ISLAMABAD – Pakistan’s recent tax relief on sugar imports has drawn objections from the International Monetary Fund (IMF), the finance ministry revealed to the National Assembly Standing Committee on Finance on Wednesday.
IMF program restricts exemptions
Finance Secretary Imdad Ullah Bosal told lawmakers that the $7 billion Extended Fund Facility (EFF) includes 70 performance benchmarks, one of which explicitly bars the government from granting any new tax exemptions.
“We are currently negotiating with the IMF on this issue,” Bosal said, while responding to queries on why the Fund opposed the sugar relief.
Sugar import tax cuts spark debate
The government recently allowed the import of 500,000 metric tons of sugar with major tax concessions. The Federal Board of Revenue (FBR):
Exempted customs duty on the imports
Reduced sales tax from 18% to 0.25%
Lowered withholding tax to 0.25%
Waived the 3% minimum value-added tax on the imported quantity
But FBR Chairman Rashid Mahmood Langrial clarified that the initiative came from the Ministry of National Food Security and Research. “The cabinet approved the move, and FBR simply issued the formal notifications,” he said.
Langrial noted that sugar currently faces a 54% cumulative tax rate, including 20% import duty, which he said is unusually high.
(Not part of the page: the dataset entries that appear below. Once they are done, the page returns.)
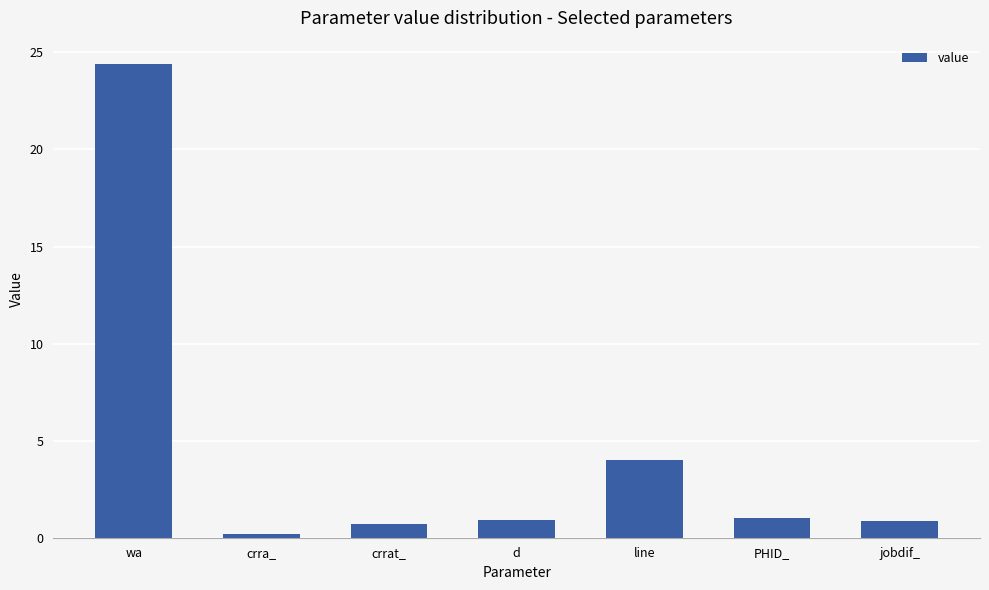

What is the difference between the values at line and crrat_?

3.3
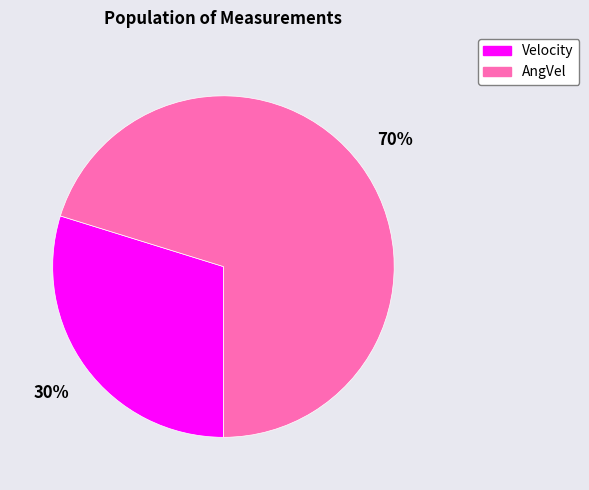

What percentage is the AngVel slice, to the nearest percent?

70%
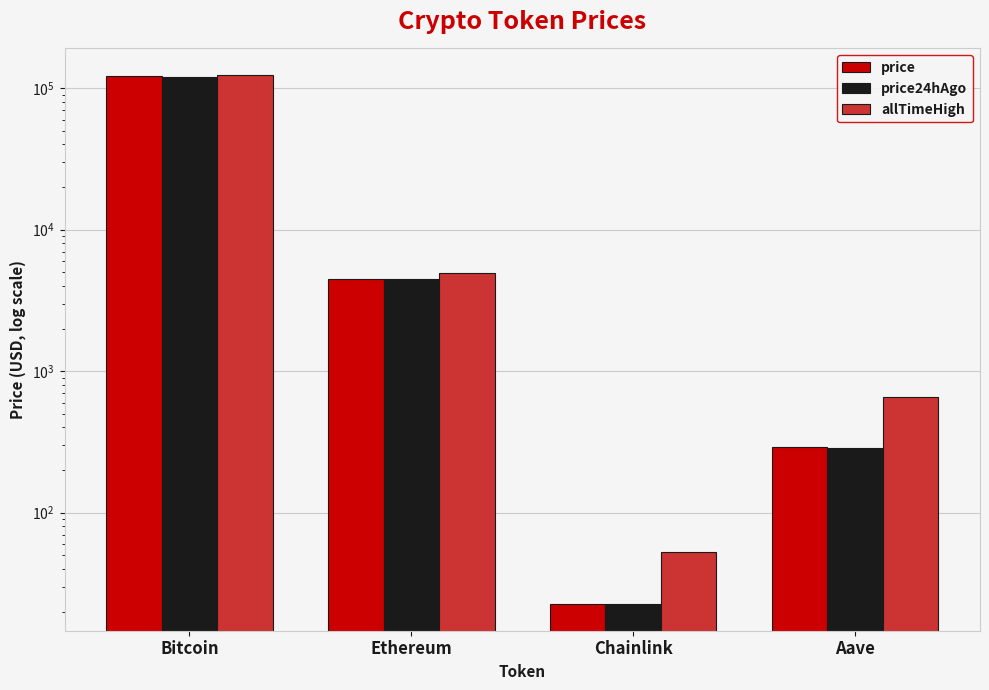

At which category is the sum across all series the highest?

Bitcoin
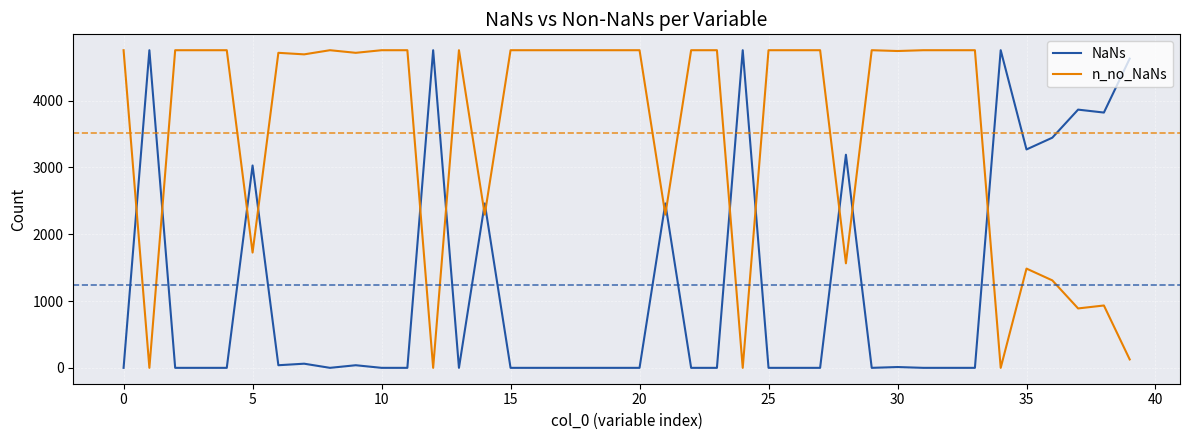

Which series ends up on top after the final intersection of NaNs and n_no_NaNs?

NaNs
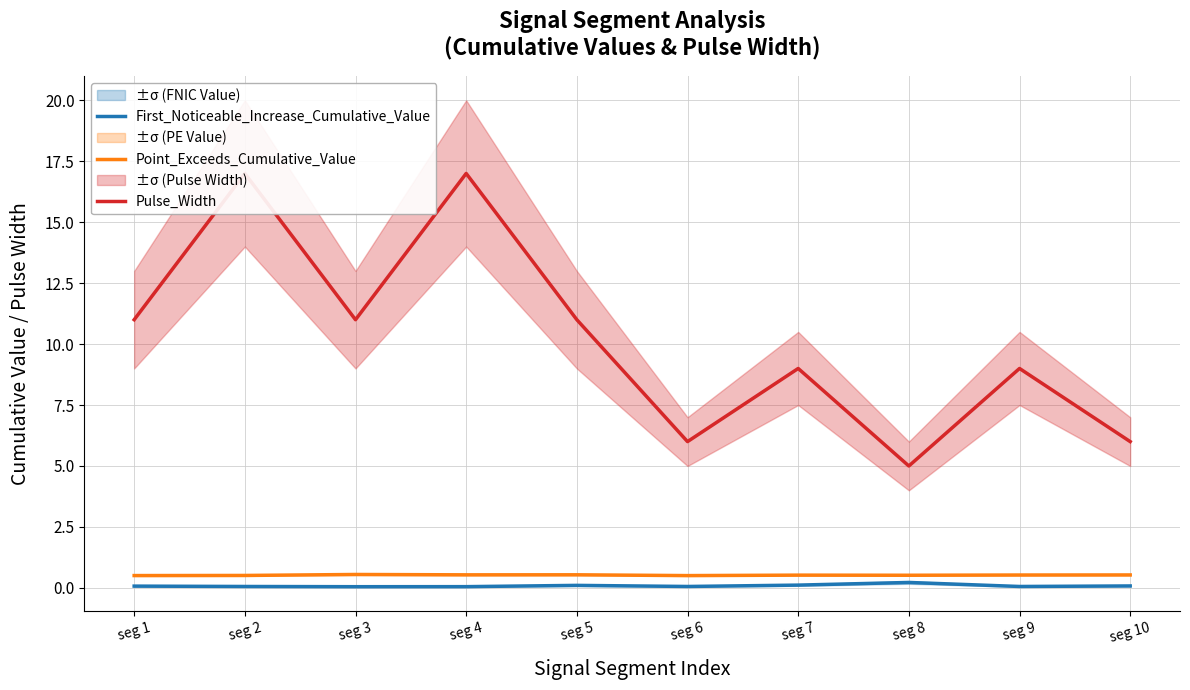

What is the sum of all Pulse_Width values?

102.0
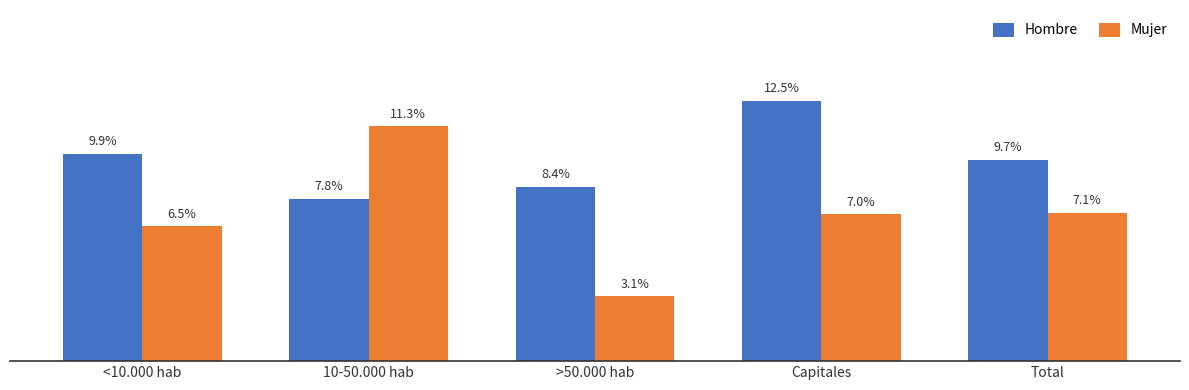

What are all the series names shown in the legend?

Hombre, Mujer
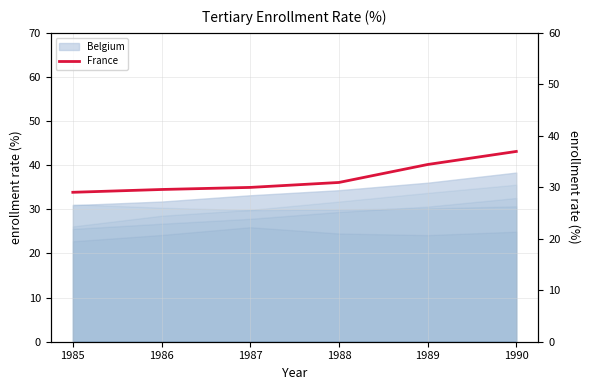

What is the difference between the maximum and second lowest values?

7.4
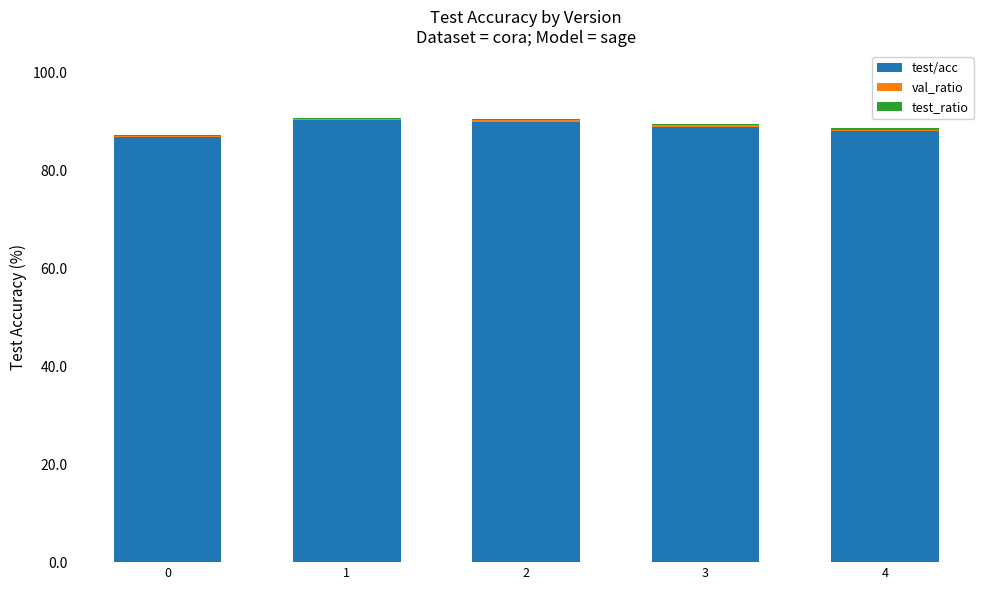

Are the bars horizontal?

No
He recalled that domestic sugar prices had at one point dropped to Rs130 per kilogram, indicating there was no immediate shortage.
Committee chairman Syed Naveed Qamar echoed that view, questioning the logic of importing sugar despite “sufficient local stocks.”
IMF also questions remittance scheme financing
Separately, Bosal briefed the panel on the Pakistan Remittances Initiative (PRI) — a program designed to reward banks and exchange companies for bringing in remittances through official channels.
IMF has asked the finance ministry and the State Bank of Pakistan to work out a sustainable financing model for PRI, which lawmakers warned was turning into “another circular debt.”
No funds have been allocated for PRI in the current fiscal year, despite Rs89 billion being earmarked last year — an amount that later swelled beyond Rs100 billion.
The government has now revised the scheme by:
Capping the reward to a flat 20 Riyals per transaction (previously 20–30 Riyals)
Raising the minimum eligible remittance amount from $100 to $200
Policy implications
The dispute highlights the IMF’s strict stance on maintaining fiscal discipline and avoiding sector-specific relief measures. Lawmakers warned that relaxing conditions on sugar imports could trigger additional revenue pressures or force further negotiations with the IMF.